Think of any interesting rising company in British theatre from Silent Uproar to Kandinsky and there is a very strong chance that at some point in their career they have been supported by the New Diorama Theatre.
The 80-seat theatre situated in an office development off the Euston Road has, under Byrne’s leadership, become one of London’s most exciting theatres working with early and mid-career companies from Breach (It’s True, It’s True, It’s True) to the Pappyshow, from Nouveau Riche (Queens of Sheba) to Split Lip. The latter’s Operation Mincemeat, currently wowing audiences at Southwark Playhouse, first saw light with support from NDT. It would have been impossible without it.
Queens of Sheba by Nouveau Riche.
New Diorama, which doesn’t get any core funding from the Arts Council, is a lesson in how generosity pays dividends when it comes to artist development. We all know that the most adventurous and transformative work in British theatre almost always comes out of the independent sector and seldom the big institutions, and regular theatre-goers at NDT are likely to see it first. It’s what makes it as exciting a place for audiences as it is for artists.
Byrne firmly believes that companies like Nouveau Riche, Police Cops and Ugly Bucket, three of the young companies who will appear in the theatre’s 10th anniversary season this Autumn, will be those taking over on the mid-scale in five to 10 years’ time, not least because as he points out they all attract significant new audiences.
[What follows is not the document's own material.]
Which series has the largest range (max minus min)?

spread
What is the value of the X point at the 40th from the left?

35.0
“They are the future; it’s why we must support them,” he says.
The thought of losing the future is terrifying, but last week when one of NDT’s current shows, the off-site immersive piece Crisis? What Crisis? had to be cancelled for a week because one of the cast contracted Covid, Byrne Tweeted: “for the first time budget scenarios showing bankruptcy.”
He wasn’t being alarmist, simply reflecting the truth of the current situation for the New Diorama which always guarantees to underwrite the costs of supported productions and make sure everyone is paid. If a whole production in the current and upcoming season had to be cancelled, either because of cast isolation or illness or possible future lockdowns, Byrne says they could be starring a £80,000 loss in the face. It doesn’t take a maths genius to see how perilous for a small unfunded organisation that would be.
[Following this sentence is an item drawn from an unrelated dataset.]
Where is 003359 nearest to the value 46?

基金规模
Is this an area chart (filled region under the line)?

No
Crisis? What Crisis? by Parabolic Theatre.
“But we will plough on and try and find a way through. We will always do everything we can until we can’t. That is the way NDT operates. We are the artists’ insurance. We can’t do it for everyone, we can’t do it for 50 companies, but we can do it for some. So why not be the most ambitious that you can be?”
Early in the pandemic, when the precariousness and vulnerability of freelancers was staring theatre in the face, Byrne pointed out that theatre likes to think of itself as vastly different from gig economy businesses such as Uber, that have no cars, and Deliveroo that has no kitchens, even though theatres employ almost no artists, so freelancers never have the security that allows them to sustain careers. He thinks that the pandemic has brought a new awareness of the absurdity of that situation which he hopes will help to create change. He sees that as already happening.
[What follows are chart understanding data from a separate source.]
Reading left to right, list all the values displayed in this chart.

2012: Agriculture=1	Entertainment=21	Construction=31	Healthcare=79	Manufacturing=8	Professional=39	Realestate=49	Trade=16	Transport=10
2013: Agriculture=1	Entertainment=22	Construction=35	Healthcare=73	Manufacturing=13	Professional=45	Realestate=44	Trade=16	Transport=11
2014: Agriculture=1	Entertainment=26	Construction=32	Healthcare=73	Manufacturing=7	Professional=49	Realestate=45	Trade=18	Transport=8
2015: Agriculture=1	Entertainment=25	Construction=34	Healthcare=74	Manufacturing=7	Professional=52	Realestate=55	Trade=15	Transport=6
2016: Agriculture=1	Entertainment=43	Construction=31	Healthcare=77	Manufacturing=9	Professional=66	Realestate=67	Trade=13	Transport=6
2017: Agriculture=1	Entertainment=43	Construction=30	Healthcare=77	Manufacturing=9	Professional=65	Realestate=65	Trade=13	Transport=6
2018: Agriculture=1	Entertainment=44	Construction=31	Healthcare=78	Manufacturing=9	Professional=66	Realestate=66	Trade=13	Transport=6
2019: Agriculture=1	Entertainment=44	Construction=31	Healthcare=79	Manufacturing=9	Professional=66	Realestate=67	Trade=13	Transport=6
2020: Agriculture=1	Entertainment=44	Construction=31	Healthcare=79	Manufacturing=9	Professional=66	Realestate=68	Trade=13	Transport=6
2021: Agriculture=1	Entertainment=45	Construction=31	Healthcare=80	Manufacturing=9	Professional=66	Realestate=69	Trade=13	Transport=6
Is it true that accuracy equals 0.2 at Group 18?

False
The recently announced New Diorama artist development complex at Broadgate which over the next year hopes to support 80,000 artists and hundreds of theatre productions by offering free rehearsal space and shared resources, is, he thinks, a case in point.
“We’d never have got funders to support this two years ago, but the pandemic and the work of the Freelance Taskforce and Theatre Makes Theatre Work has made them better able to articulate why it needs support and better understand the vulnerability of theatre artists and the workforce. That awareness makes it easier for us as an organisation.”
It also makes NDT more necessary than ever.
“Broadgate is designed to be an engine room to support change, and bring people together after a year of being apart. It is an investment in the future and blueprint for how things could be and how other cities all over the world could use the empty spaces that they have because of the pandemic.”